KIN STORIES | RESOURCES
Family: The Role of the Father
The important role of fathers in the family and the community can hardly be overemphasized. Regardless of the fact that many traditional familial norms are being questioned in our day – even uprooted – fathers remain an indisputably essential factor in the formation of a healthy society. In South Africa there is a growing need for exactly that – fathers who fulfill their role. We are fatherless nation.
Countless studies have shown the role that fathers play, firstly in the development of children, but also in the welfare of mothers. Children with fathers who are present are found to achieve better academically. According to Heartlines, “fatherless children are at a dramatically greater risk of drug and alcohol abuse, mental illness, suicide, poor educational performance, teen pregnancy, and criminality”.

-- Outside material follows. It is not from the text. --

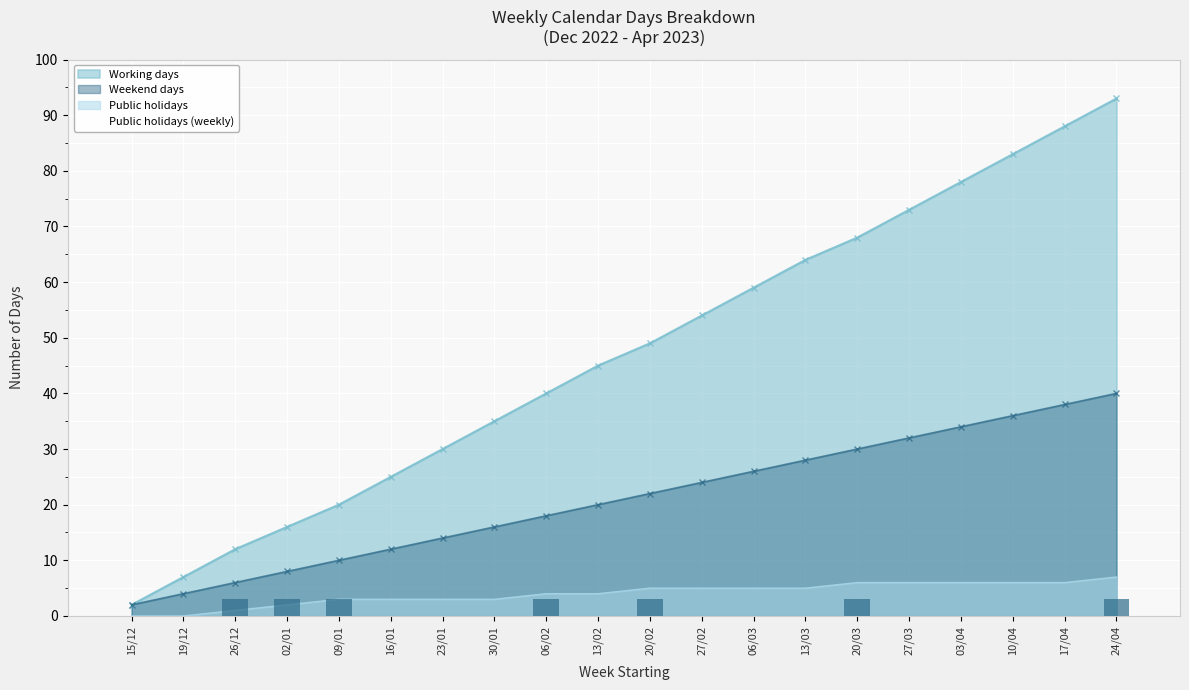

List the labels in order of value, largest first.

26/12, 02/01, 09/01, 06/02, 20/02, 20/03, 24/04, 15/12, 19/12, 16/01, 23/01, 30/01, 13/02, 27/02, 06/03, 13/03, 27/03, 03/04, 10/04, 17/04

For Christians the role of the father takes on even more significance. Jesus taught his disciples to address God as “Our Father” and in 1 John 3:3 the apostle writes:
See what kind of love the Father has given to us, that we should be called children of God; and so we are.
KIN Culture aims at creating a community where children experience the role of fathers being actively fulfilled. God has adopted us, people who once were orphaned, and called us sons. Let us do the same.

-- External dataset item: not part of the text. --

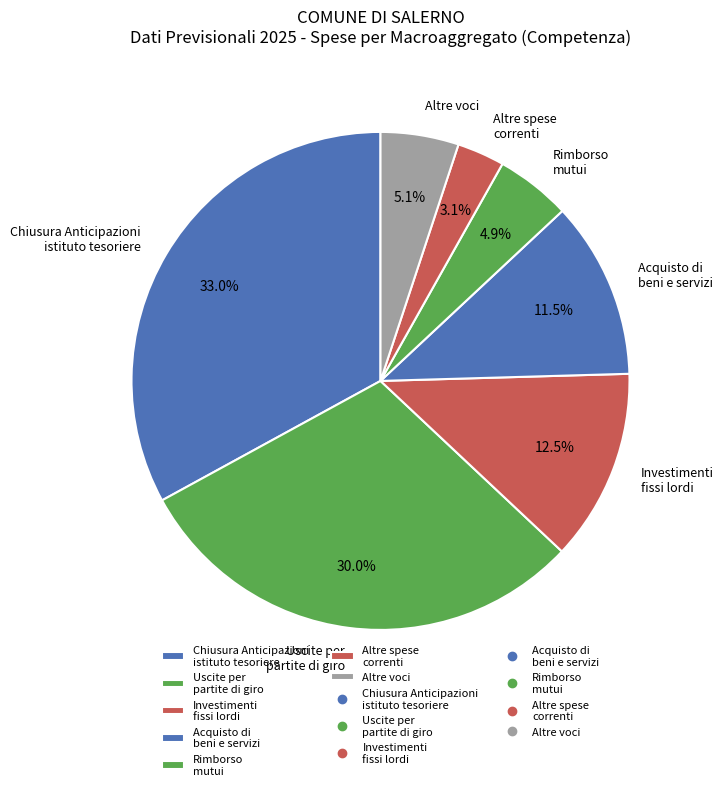

What is the total percentage of Chiusura Anticipazioni istituto tesoriere and Rimborso mutui?

37.9%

God is the ultimate father and longs to embrace us as children. We should therefore recognize that a father is a child’s first experience of God. Fathers are one of God’s most overt representatives to in everyday society. They represent a crucial aspect of God’s relation to people – his fatherhood. He longs, like a good father, to give people identity, protection and provision. Our most basic understanding of these concepts is derived from knowing our (or at least an) earthly father. We are much more naturally capable of embracing God as ‘Father’, if we have living examples of fatherhood in our communities.
Statistically South Africa has one of the highest rates of father absence in the world. Only 38% of South African fathers live with their children (Statistics South Africa 2012). Many fathers are in jail or indifferent. For South Africans, it is important to understand that all men are fathers. Even men who do not have children have been found to play important roles in the lives of children. KIN Culture aims at creating a community where children experience the role of fathers being actively fulfilled. God has adopted us, people who once were orphaned, and called us sons. Let us do the same.